Timeline: Dates, numbers, and milestones
| Year / Period | Event |
|---|---|
| 1987 (May 12) | Born Suzette Maria Taylor, Alpharetta, GA |
| 2005–2009 | University of Georgia; varsity volleyball & basketball; All-SEC honors |
| 2011–2013 | IMG College — analyst and reporter |
| 2014–2021 | ESPN / SEC Network / ABC — sideline reporter, host, College GameDay (2017 onward) |
| 2019 (May 5) | Married Rodney Blackstock |
| 2021 (Feb 6) | Married Jonathan Lee Hemphill; joined NBC Sports |
| 2023 (Dec 24) | Birth of son, Roman Ryan Taylor Hemphill |
| 2024 | Hosted Paris Olympics coverage; continued NFL/NBA duties |
| 2025 | Lead NBA studio host for NBC’s coverage return; active in Football Night in America |
Numbers matter in Maria’s story: the years that mark transitions; the 2017 promotion that raised her profile; the $20+ million figure often cited in reporting about her NBC contract negotiations (multi-year totals, with annual estimates in the millions).

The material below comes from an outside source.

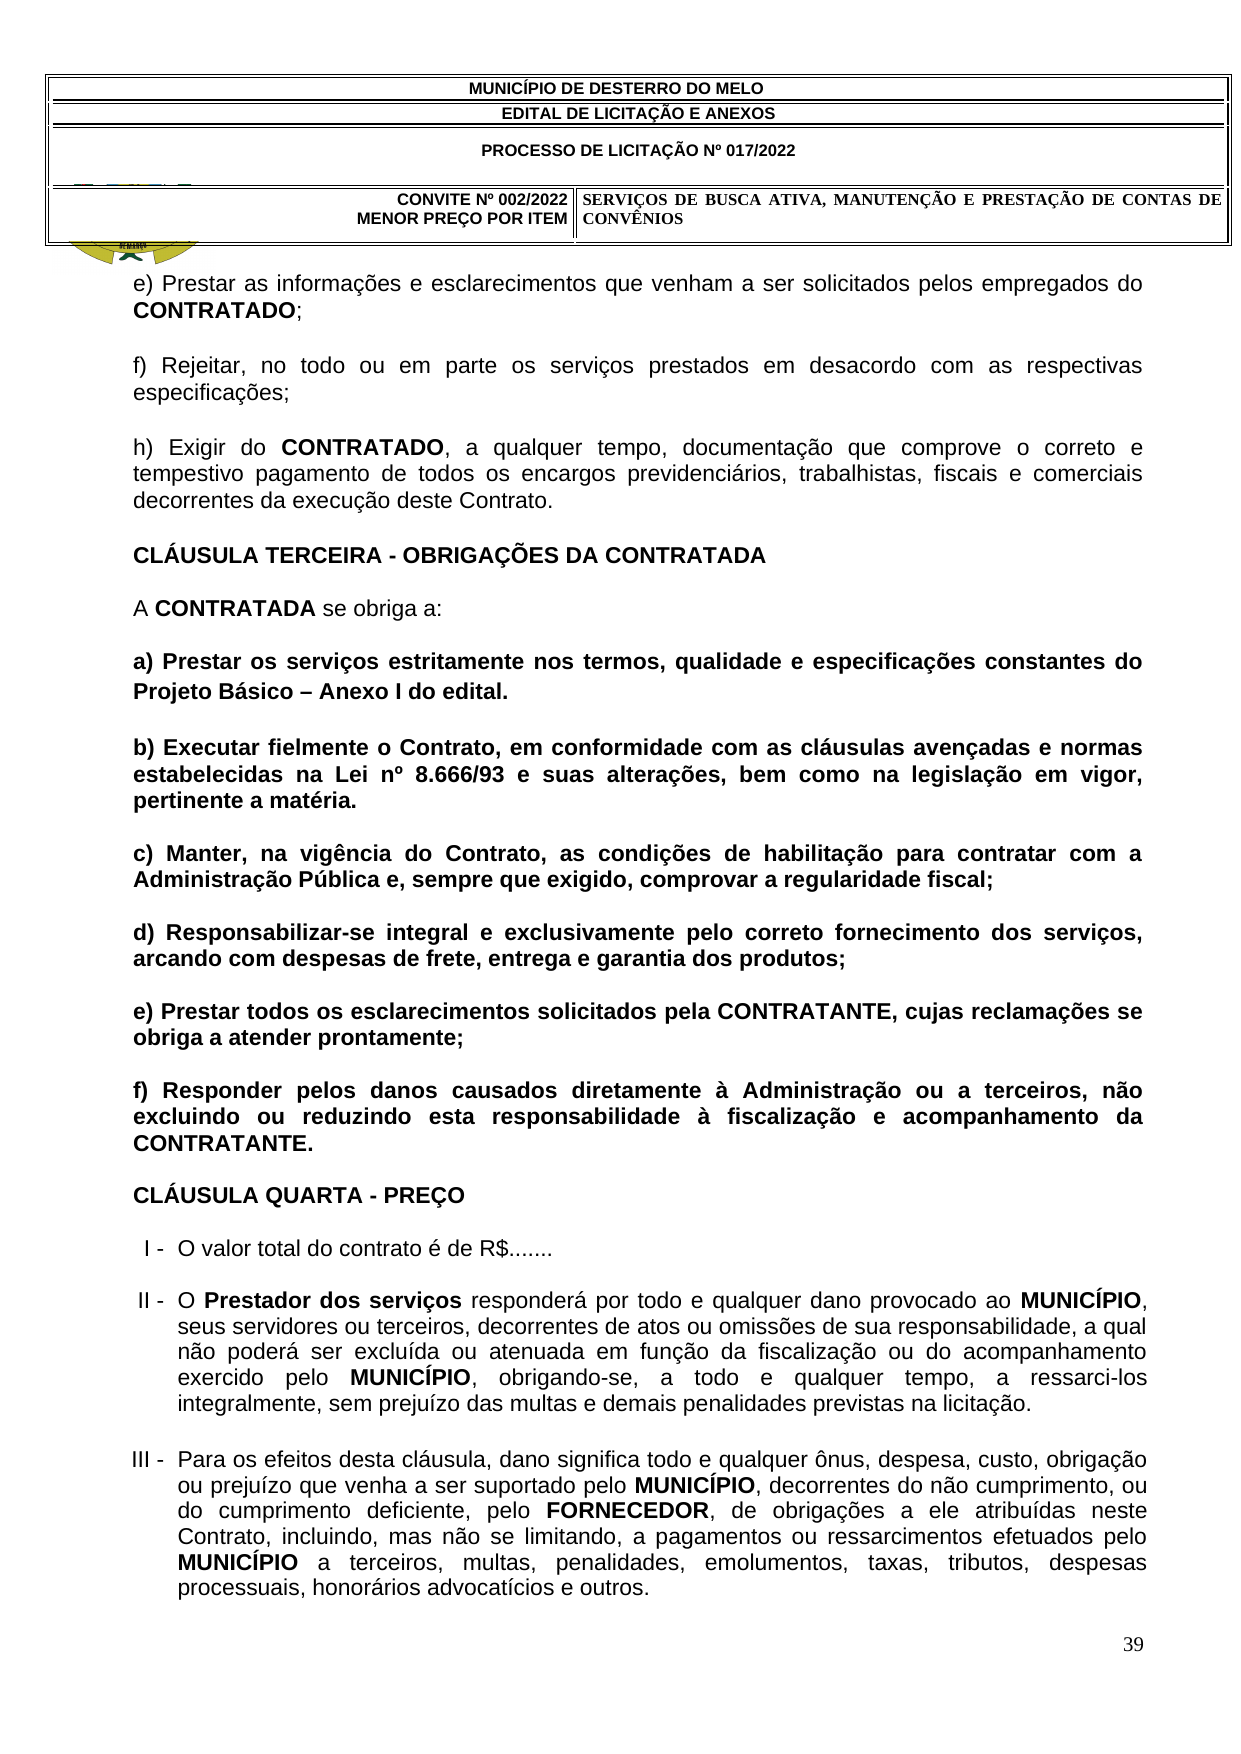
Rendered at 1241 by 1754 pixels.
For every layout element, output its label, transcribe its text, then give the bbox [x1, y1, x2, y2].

Net worth estimates for 2025 cluster between $6 and $10 million, a number that maps to years of rising prominence, endorsement deals, and high-stakes network agreements.
Professional style and public presence
On camera, Maria is a study in calibrated calm. She speaks with directness; her questions are clean, her facial expressions economical — a lexicon of poise. Colleagues praise her for being both prepared and unflappable. She has handled Olympic assignments, NFL Sunday studios, and NBA pregame shows with the same composure she once used to receive a serve.
Her social media life is measured. Instagram, where she posts family and career highlights, registers roughly 371,000 followers (late-2025 estimate). X serves as a professional wire. TikTok and short-form platforms show a lighter, more human side: fashion notes, motherhood moments, faith reflections. There are occasional misattributions — the “Hyatt” tag being the most persistent — usually explainable as event venue mentions or simple internet drift. Professionally, though, she remains Maria Taylor.
Distinctions, awards, and the spotlight
She’s been nominated for and has won industry awards that recognize hosting and reporting excellence. A Sports Emmy or two, Forbes recognition earlier in her career, and high-profile firsts (the first woman to solo host certain NBA Finals formats in some accounts) mark her résumé. But the sharper distinction is cultural: she is one of a small but growing number of Black women who occupy prime-time studio roles in NFL and NBA coverage. That alone reframes what viewers expect to see on their screens.
Her story is a portrait of balance: an athlete’s discipline shaded into a broadcaster’s craft, a private family life kept deliberately tender and guarded, public success measured in ratings and responsibilities. The arc is not linear; it bends at contracts, pivots at networks, and brightens with each child’s laugh heard off-camera. Like a well-timed assist, the moments often come at the pass — quick, decisive, and unforgettable.